Have you ever participated in an Open Source or Shared Source project? I have and I know why I did so. Why did you?

In college, I took a course on non-Euclidean geometry. My professor was a numbers theorist who worked at the NSA before entering into academia. He once told a story about a situation in which a group of Russian physicists slipped a mathematical model of a neutron star past their Soviet censors in order to share it with their colleagues overseas (mostly concentrated in Los Alamos, NM). The interesting thing was that their simulation was a description of a previously unknown thermonuclear reaction; a blueprint for an entirely new kind of bomb. What force could compel a person to forsake the national security needs of their own country in such a way? Fear? Academic fame? A sense of transcendent, supranational brotherhood? Is the transparency ethic of the scientific community similar to the "openness" of the open source community? If so, how far does it go?

Is the Open Source movement a supranational or a supracorporate community-driven phenomenon?

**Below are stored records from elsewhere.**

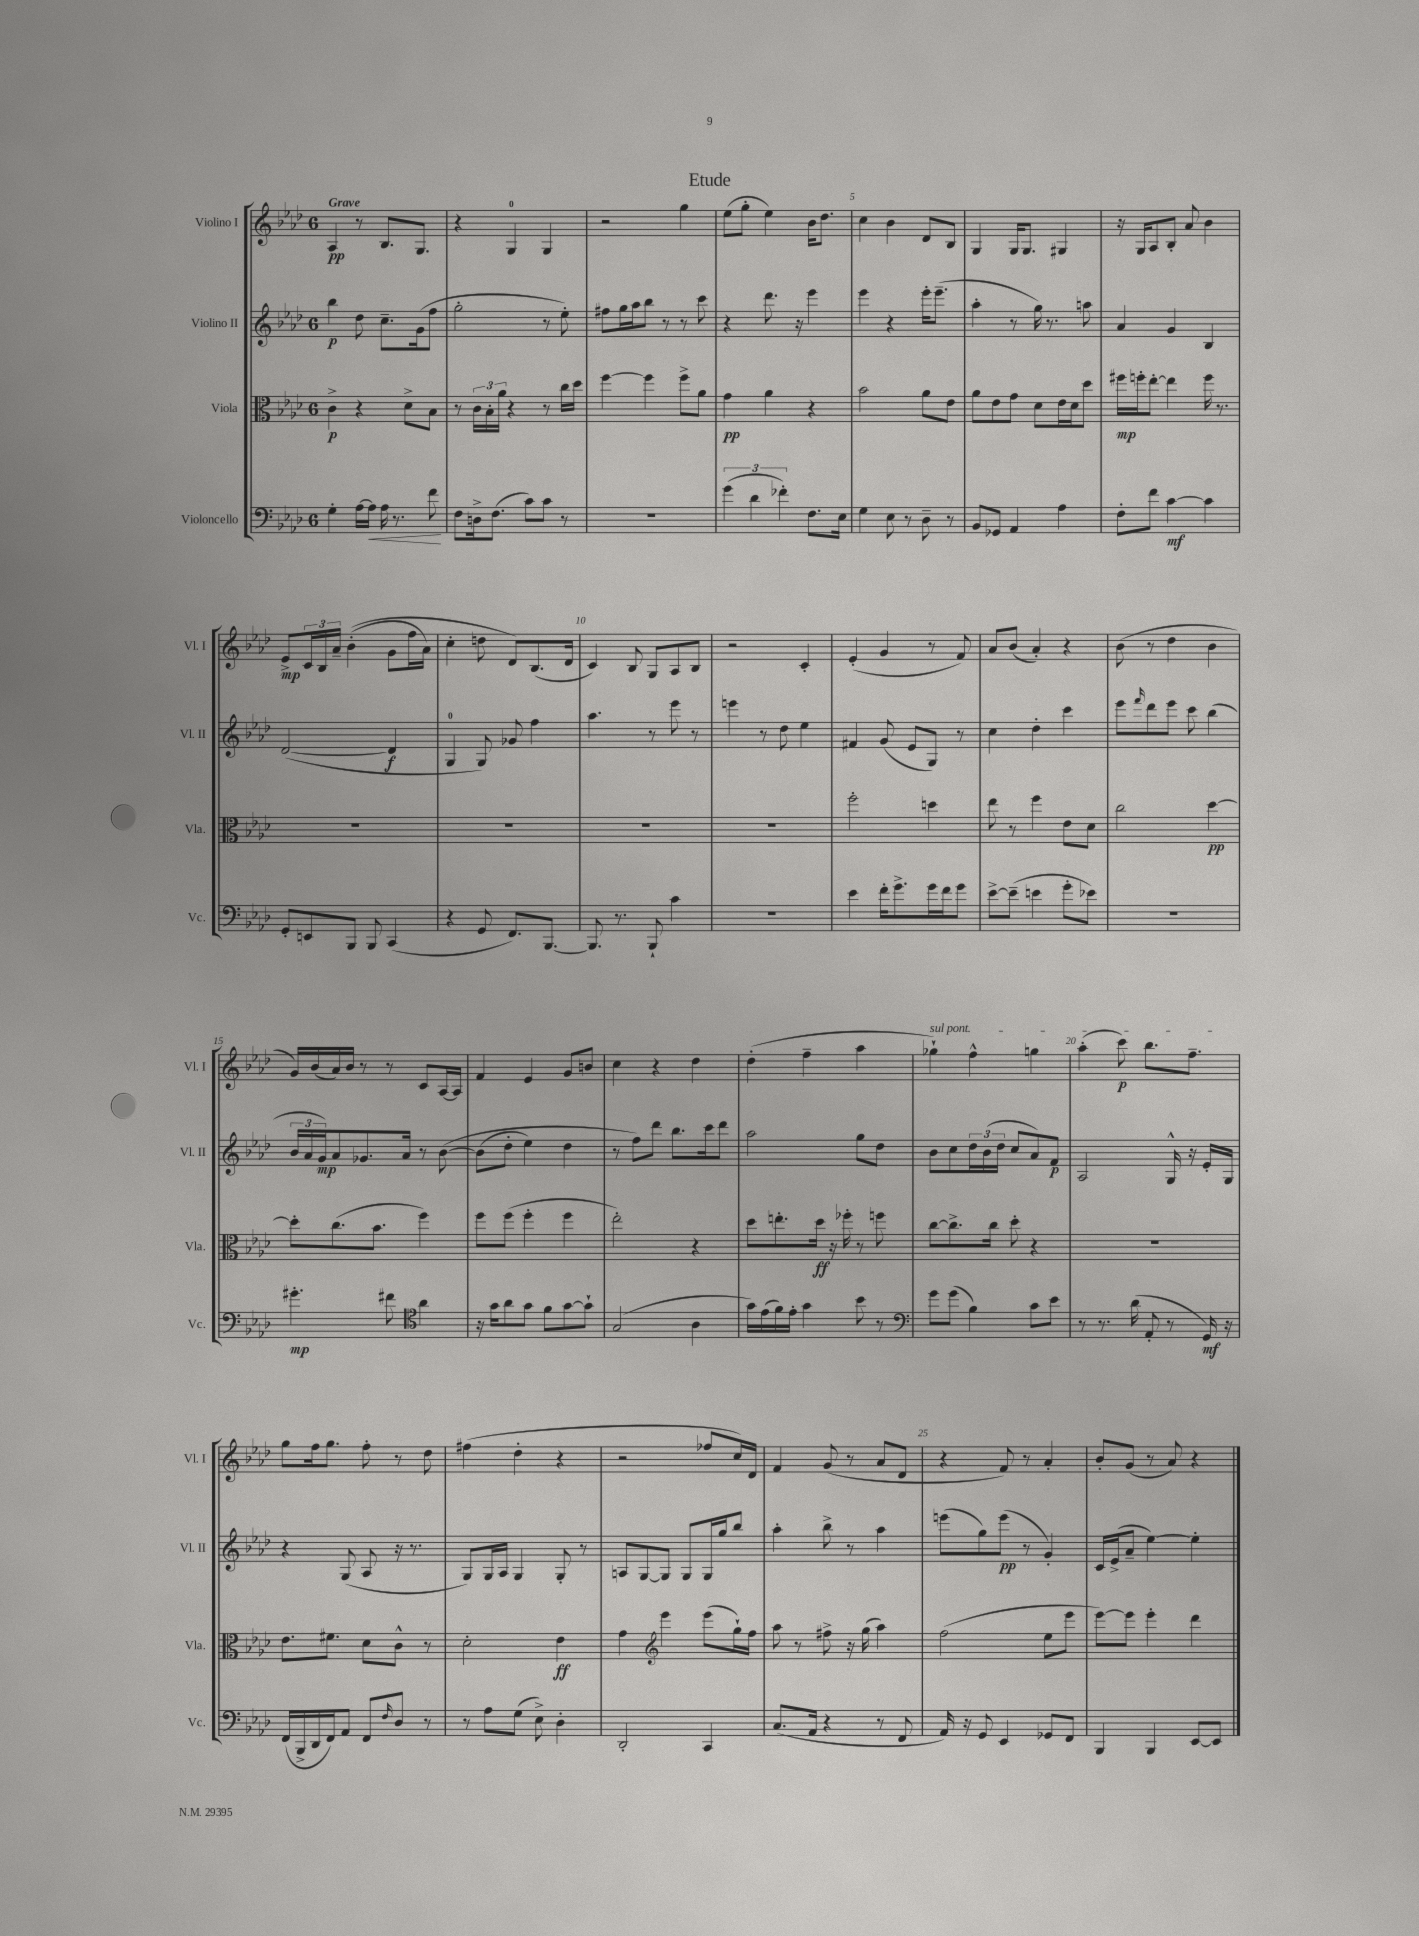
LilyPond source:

\header { title = "Etude" }
<<
\new StaffGroup <<
\new Staff = "s0" \with { instrumentName = "Violino I" shortInstrumentName = "Vl. I" } {
    \clef treble \key aes \major \once \override Staff.TimeSignature.style = #'single-digit \time 6/8 \tempo "Grave"
    aes4\pp r8 bes8. g8. |
    r4 g4-0 g4 |
    r2 g''4 |
    ees''8( g''8-. ees''4) bes'16 des''8. |
    c''4 bes'4 des'8 bes8 |
    g4 g16 g8. gis4 |
    r16 g16 aes8 bes8-. aes'8 bes'4 |
    ees'8->\mp \tuplet 3/2 { c'16 bes16 aes'16-- } bes'4-.(\( g'8 f''16 aes'16) |
    c''4-. d''8 des'8\) bes8.( des'16 |
    c'4) bes8 g8 aes8 bes8 |
    r2 c'4-. |
    ees'4-.( g'4 r8 f'8) |
    aes'8 bes'8( aes'4-.) r4 |
    bes'8( r8 des''4 bes'4 |
    g'16) bes'16( aes'16) bes'16 r8 r8 c'8 aes16~ aes16 |
    f'4 ees'4 g'8 b'8 |
    c''4 r4 des''4 |
    des''4-.( f''4-- aes''4 |
    \once \override TextSpanner.bound-details.left.text = \markup { \italic "sul pont." } ges''4-!\startTextSpan) f''4-^ g''4 |
    aes''4-.( c'''8\p) bes''8. f''8.--\stopTextSpan |
    g''8 f''16 g''8. f''8-. r8 des''8 |
    fis''4( des''4-. r4 |
    r2 fes''8 c''16) des'16 |
    f'4 g'8( r8 aes'8 des'8 |
    r4 f'8) r8 aes'4-. |
    bes'8-. g'8( r8 aes'8) r4 \bar "|." |
}
\new Staff = "s1" \with { instrumentName = "Violino II" shortInstrumentName = "Vl. II" } {
    \clef treble \key aes \major \once \override Staff.TimeSignature.style = #'single-digit \time 6/8
    bes''4\p des''8 c''8.-- g'16( f''8 |
    g''2-. r8 ees''8-.) |
    fis''8 g''16 aes''16 bes''8 r8 r8 c'''8 |
    r4 des'''8. r16 ees'''4 |
    ees'''4 r4 ees'''16-. ees'''8.--( |
    aes''4-. r8 g''16) r8. a''8 |
    aes'4 g'4 bes4 |
    des'2~( des'4\f |
    g4-0 g8) ges'8 f''4 |
    aes''4. r8 ees'''8 r8 |
    e'''4 r8 des''8 ees''4 |
    fis'4 g'8( ees'8 g8) r8 |
    c''4 des''4-. c'''4 |
    ees'''8 \grace { f'''16 } des'''8 ees'''8 c'''8 bes''4( |
    \tuplet 3/2 { bes'16 aes'16 g'16\mp) } aes'8 ges'8. aes'16 r8 bes'8~\( |
    bes'8( des''8-. ees''4) des''4 |
    r8 f''8\) des'''8 bes''8. c'''16 des'''8 |
    aes''2 g''8 des''8 |
    bes'8 c''8 \tuplet 3/2 { des''16 bes'16( des''16 } c''8 aes'8) f'8\p |
    aes2 g16-^ r16 ees'16-. g16 |
    r4 g8( aes8 r16 r8. |
    g8) g16 aes16 g4 g8-. r8 |
    a8 g8~ g8 g8 g16 g''16 bes''8 |
    aes''4-. bes''8-> r8 aes''4 |
    e'''8( g''8) e'''8\pp( r8 g'4-.) |
    c'16 ees'16->( aes'8-- ees''4~) ees''4-. \bar "|." |
}
\new Staff = "s2" \with { instrumentName = "Viola" shortInstrumentName = "Vla." } {
    \clef alto \key aes \major \once \override Staff.TimeSignature.style = #'single-digit \time 6/8
    c'4->\p r4 des'8-> bes8 |
    r8 \tuplet 3/2 { c'16 bes16-. aes'16 } r4 r8 c''16 des''16 |
    f''4~ f''4 f''8-> aes'8 |
    g'4\pp aes'4 r4 |
    bes'2 aes'8 ees'8 |
    aes'8 ees'8 g'8 des'8 ees'16 des'16 des''8 |
    fis''16\mp f''16-. ees''8~-. ees''4 f''16 r8. |
    R2. |
    R2. |
    R2. |
    R2. |
    f''2-. d''4 |
    ees''8 r8 f''4 ees'8 des'8 |
    c''2 des''4~\pp |
    des''8-. c''8.( bes'8. f''4) |
    f''8 f''8( f''4-. f''4 |
    ees''2-.) r4 |
    des''8 e''8.-. des''16\ff r16 fes''16-. r8 f''8 |
    c''8~ c''8.-> c''16 des''8-. r4 |
    R2. |
    ees'8. fis'8. des'8 c'8-^ r8 |
    des'2-. ees'4\ff |
    g'4 \clef treble ees'''4 ees'''8( g''16-!) f''16 |
    aes''8 r8 fis''8-> r16 g''16( aes''4) |
    f''2( ees''8 ees'''8 |
    ees'''8~) ees'''8 ees'''4-. des'''4 \bar "|." |
}
\new Staff = "s3" \with { instrumentName = "Violoncello" shortInstrumentName = "Vc." } {
    \clef bass \key aes \major \once \override Staff.TimeSignature.style = #'single-digit \time 6/8
    g4-. aes16~ aes16\< aes16 r8. f'8\! |
    f8 d16-> f8.( c'8) c'8 r8 |
    R2. |
    \tuplet 3/2 { g'4( des'4 fes'4-.) } f8. ees16 |
    g4 ees8 r8 des8-- r8 |
    bes,8 ges,8 aes,4 aes4 |
    f8-. f'8 c'4~\mf c'4 |
    g,8-. e,8 bes,,8 bes,,8 c,4( |
    r4 g,8 f,8.) bes,,8.~ |
    bes,,8. r8. bes,,8-! c'4 |
    R2. |
    ees'4 f'16-. g'8.-> g'16 f'16 g'8 |
    ees'8~-> ees'8--( e'4 g'8-. ees'8) |
    R2. |
    gis'4.-.\mp fis'8 \clef tenor aes'4 |
    r16 g'16 aes'8 g'8 f'8 g'8~ g'8-! |
    g2( aes4 |
    g'16) ees'16( f'16) ees'16-. g'4 bes'8 r8 |
    \clef bass g'8 g'8( bes4) c'8 ees'8 |
    r8 r8. des'16( aes,8-. r8 g,16\mf) r16 |
    f,16( bes,,16-> des,16 f,16) aes,8 f,8 \grace { f16 } des8 r8 |
    r8 aes8 g8( ees8->) des4-. |
    des,2-. c,4 |
    c8.( aes,16 r4 r8 f,8 |
    aes,16) r16 g,8 ees,4 ges,8 f,8 |
    bes,,4 bes,,4 ees,8~ ees,8 \bar "|." |
}
>>
>>
\layout { \context { \Score \override BarNumber.break-visibility = ##(#f #t #t) barNumberVisibility = #(every-nth-bar-number-visible 5) } }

[The Holocaust Bomb: A Question of Time"But the Manhattan Project was dominated by well-established scientists who, before the war, had been part of an ethical system that abhors secrecy. It was, and is, a supranational community of investigators who believe that certain kinds of universal truth can be found in the natural world, and when found they must be shared. As soon as possible, they insisted on telling the world the A-bomb secret, treating the whole thing as a scientific discovery. They then went back to their civilian lives, some more concerned than others about the implications of their nuclear experiment. The physics community was thus split into two groups: those who left and those who stayed.

The ones who stayed at Los Alamos to build a nuclear arsenal effectively retired from science and became engineers. Their future output would be widgets rather than published papers; inventions rather than discoveries."

But!

"Nuclear secrecy was first introduced by the scientists themselves, before any government became involved. When German scientists discovered fission in 1939 and announced it to the scientific world, physicists outside of Germany wanted to avoid making helpful contributions to a Nazi A-bomb. They obviously could not keep the mere fact of fission secret from its own discoverers, but by withholding further discoveries from publication they sought to deny Hitler's scientists the benefit of international assistance in working out the details."